The panel that followed, included Fahramand’s colleague, the Member of Parliament Anna Molberg and economist Christian Anton Smedshaug. They discussed sovereignty, security, and what makes a society thrive. One of Fahramand’s main conservative points regarding national security is that the military concept of the willingness to use violence, implies values to supply the inner motivation for its execution: values like, indeed, the freedom of belief and the freedom of expression. Fahramand himself, originally comes from Iran, and should know a thing or two about this. Smedshaug followed this line of reasoning, and said that we can’t simply fund the military, without a clear idea of what it is that we defend. And that is not just national borders, but values.
The next panel was perhaps the most intellectually and historically heavy one, with Icelandic professor Hannes Gissurarson leading the way. The extraordinary story of Nordic conservatism is traced back to the Viking age, when several laws were established with the aim of protecting the people from the increased power of kings and empires. Gissurarson mentioned the remarkable cohesion of civil society that all the Nordic countries have shared since time immemorial. Jacob Söderbaum followed up with a critical speech on the lengthy tenure of the social in power, such that one might even claim that they had taken over Sweden.
Once again, one could observe a certain tension in the conference; where some commentators wanted to take the discussion of the crisis of culture further and weigh the radical promise of conservatism more heavily, others wanted a more balanced and optimistic approach.

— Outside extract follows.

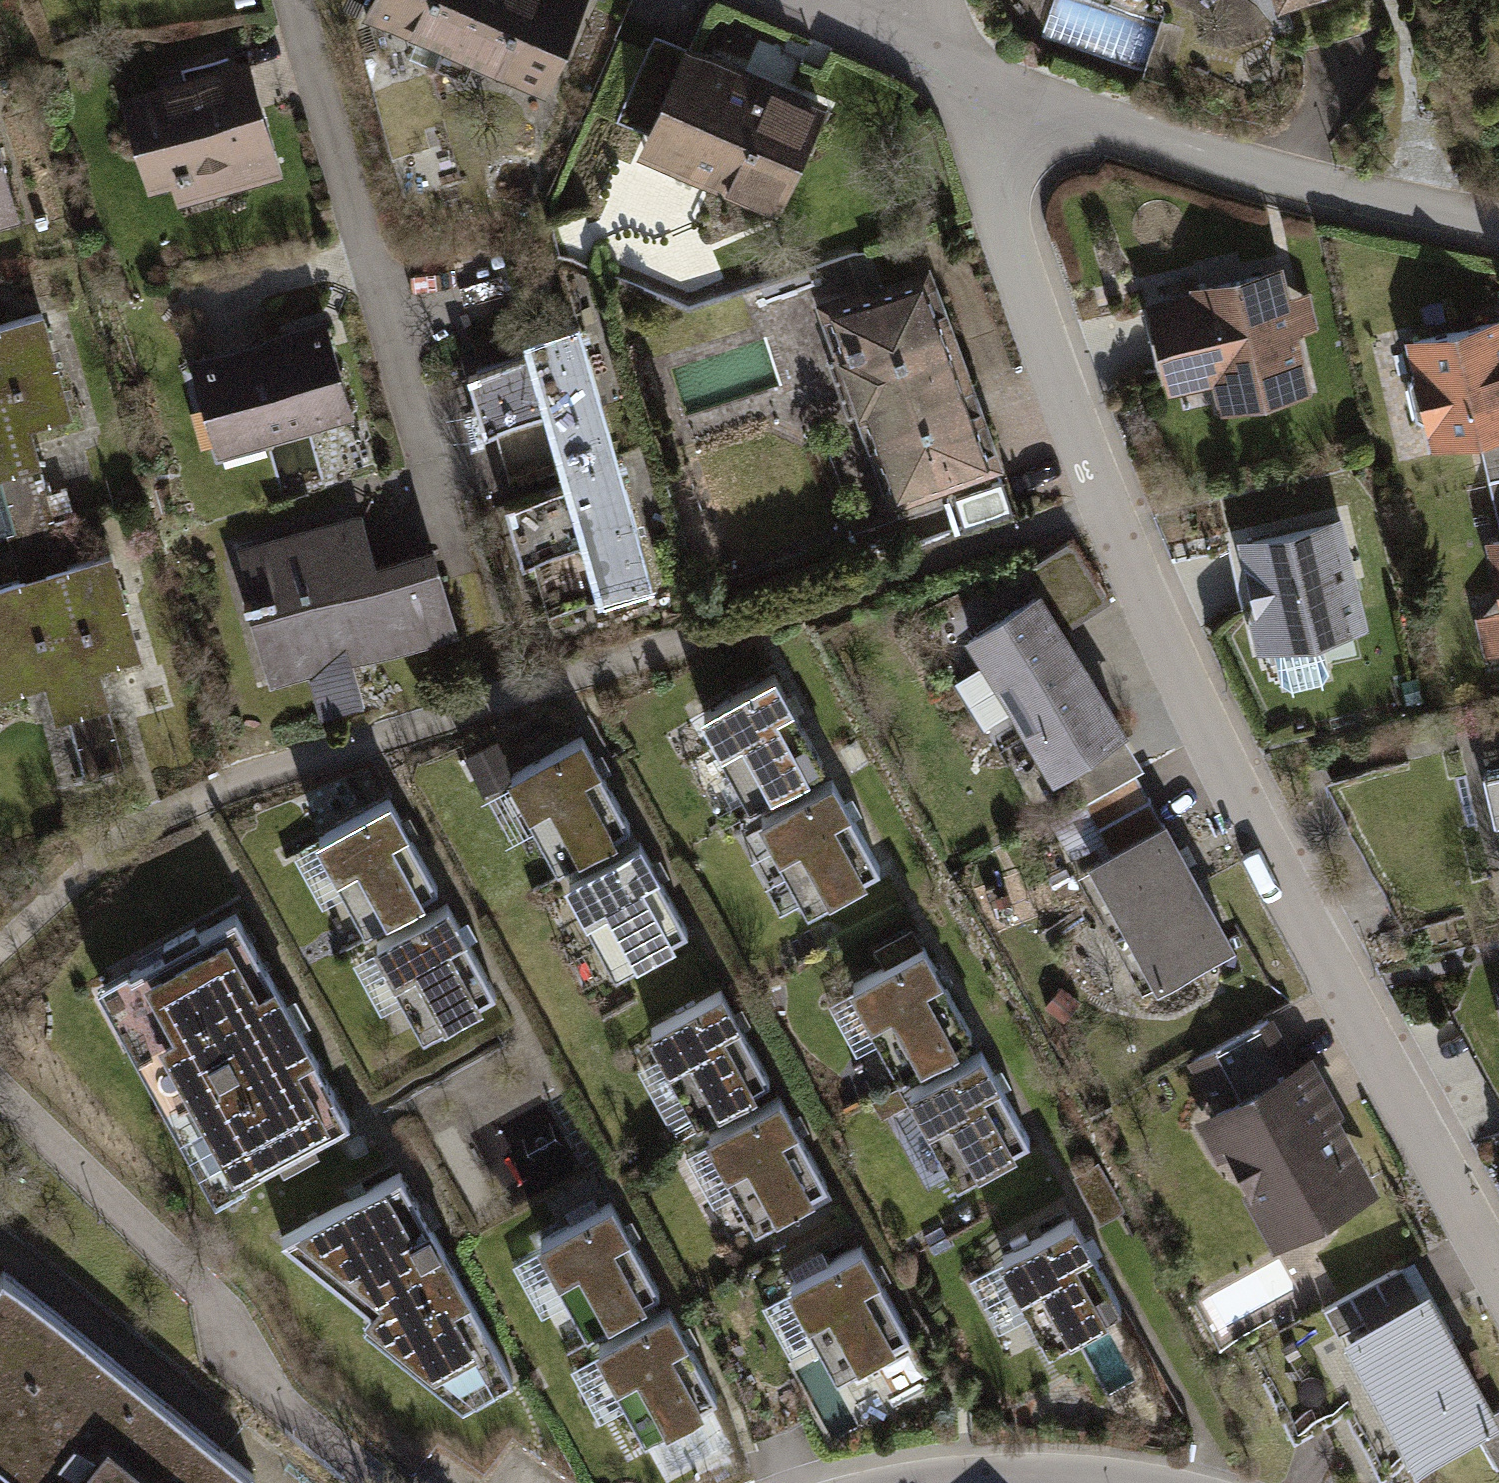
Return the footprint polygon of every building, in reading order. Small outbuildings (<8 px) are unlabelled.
[(461,70),(490,0),(377,0),(364,30),(461,70)] [(576,0),(490,0),(461,70),(548,106),(590,6),(576,0)] [(1281,24),(1349,0),(1273,0),(1281,24)] [(654,144),(691,52),(656,38),(619,130),(654,144)] [(827,107),(691,52),(654,144),(647,161),(783,217),(827,107)] [(253,71),(120,106),(147,206),(173,199),(178,216),(284,188),(253,71)] [(16,228),(0,167),(0,232),(16,228)] [(1292,299),(1286,276),(1148,312),(1172,405),(1216,394),(1223,421),(1317,397),(1302,339),(1322,334),(1312,294),(1292,299)] [(871,425),(902,512),(995,479),(928,292),(835,325),(847,359),(835,364),(858,430),(871,425)] [(0,334),(0,521),(6,543),(55,530),(77,523),(68,491),(52,495),(35,437),(76,426),(46,321),(0,334)] [(1407,343),(1415,377),(1410,393),(1417,424),(1427,433),(1430,446),(1479,435),(1498,431),(1498,323),(1407,343)] [(189,367),(215,467),(356,430),(330,331),(189,367)] [(497,435),(517,503),(619,474),(577,331),(523,347),(526,358),(468,375),(486,438),(497,435)] [(1479,435),(1490,486),(1498,484),(1498,431),(1479,435)] [(553,626),(655,597),(619,474),(517,503),(505,507),(524,570),(536,567),(553,626)] [(1490,486),(1498,526),(1498,484),(1490,486)] [(1003,490),(945,509),(956,541),(1013,522),(1003,490)] [(230,546),(269,688),(306,678),(319,726),(365,713),(353,665),(463,636),(440,554),(379,571),(363,510),(230,546)] [(1341,527),(1239,549),(1263,661),(1273,659),(1282,699),(1331,688),(1323,648),(1366,639),(1341,527)] [(0,595),(0,696),(3,706),(48,694),(75,789),(127,774),(100,678),(149,664),(119,560),(68,574),(55,530),(6,543),(19,589),(0,595)] [(1485,542),(1498,606),(1498,539),(1485,542)] [(1041,602),(1062,638),(1108,610),(1073,549),(1026,577),(1041,602)] [(969,644),(1056,792),(1128,750),(1062,638),(1041,602),(969,644)] [(1477,616),(1487,662),(1498,659),(1498,611),(1477,616)] [(816,773),(769,684),(700,721),(748,810),(816,773)] [(628,831),(580,743),(511,780),(517,791),(501,800),(513,822),(529,813),(559,868),(628,831)] [(1083,812),(1113,866),(1168,835),(1138,781),(1083,812)] [(1488,791),(1498,840),(1498,788),(1488,791)] [(877,879),(829,791),(760,828),(808,916),(877,879)] [(434,895),(386,807),(289,859),(317,911),(346,896),(365,932),(434,895)] [(1149,1009),(1239,959),(1168,835),(1113,866),(1078,886),(1149,1009)] [(690,942),(643,854),(574,891),(622,979),(690,942)] [(498,1004),(450,916),(352,968),(381,1020),(409,1005),(429,1041),(498,1004)] [(95,992),(205,1207),(341,1138),(231,923),(95,992)] [(971,1038),(923,950),(825,1002),(854,1054),(882,1039),(902,1075),(971,1038)] [(766,1081),(718,993),(643,1033),(659,1064),(638,1076),(669,1133),(766,1081)] [(1189,1069),(1212,1117),(1300,1075),(1276,1027),(1189,1069)] [(1030,1149),(982,1061),(907,1102),(923,1132),(902,1144),(933,1202),(1030,1149)] [(1274,1256),(1381,1204),(1314,1068),(1300,1075),(1212,1117),(1196,1125),(1221,1174),(1231,1169),(1274,1256)] [(827,1195),(779,1107),(682,1160),(710,1212),(738,1196),(758,1232),(827,1195)] [(1074,1181),(1098,1229),(1123,1217),(1099,1169),(1074,1181)] [(365,1330),(463,1413),(506,1386),(395,1182),(280,1247),(371,1322),(365,1330)] [(656,1301),(608,1213),(510,1266),(539,1318),(567,1302),(587,1338),(656,1301)] [(1121,1313),(1074,1225),(976,1277),(1004,1329),(1033,1314),(1052,1350),(1121,1313)] [(909,1343),(861,1255),(829,1272),(823,1261),(789,1279),(795,1291),(764,1307),(792,1359),(821,1344),(840,1380),(909,1343)] [(35,1482),(254,1482),(258,1478),(4,1274),(0,1279),(0,1455),(35,1482)] [(1414,1482),(1434,1482),(1486,1454),(1498,1477),(1498,1420),(1498,1421),(1418,1274),(1327,1324),(1410,1476),(1414,1482)] [(719,1410),(671,1322),(574,1375),(602,1427),(630,1411),(650,1447),(719,1410)] [(1327,1324),(1250,1366),(1296,1451),(1344,1425),(1375,1482),(1398,1482),(1410,1476),(1327,1324)]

Frank Furedi, a Hungarian-Canadian academic and emeritus professor of sociology at the University of Kent and MCC Brussels, was the first speaker in the panel on academic freedom in contemporary society. Furedi spoke of how the shift had gone from the raw, classical, and direct style of education, with the Socratic method of barraging follow up questions to the student, to nearly the complete opposite in his time of teaching. He also discussed how the universities now suffer from an insidious “presentism,” with a lack of historical focus and knowledge.
In the golden days, Furedi explained, pedagogy was driven by philosophy and theology, whereas now it is driven by—who knows what? If the people that run the educational systems, Furedi claimed, do not view education as an absolute good in itself, then academic freedom is suddenly not viewed as important either. Quoting Hannah Arendt—Furedi’s favorite political philosopher—he said that education is a transfer of past ideas into the present, and this, the professor continued, encourages ideas that can lead to new experiences. We need a new conservative renaissance, a renaissance in the true sense of the word, Furedi concluded.
The final panel was dedicated to the question of the very materiality of conservatism, namely architecture, thus rounding out a highly stimulating and intellectually wide-ranging conference. Overall, Nostos II was a hopeful sign for the future of Nordic conservatism.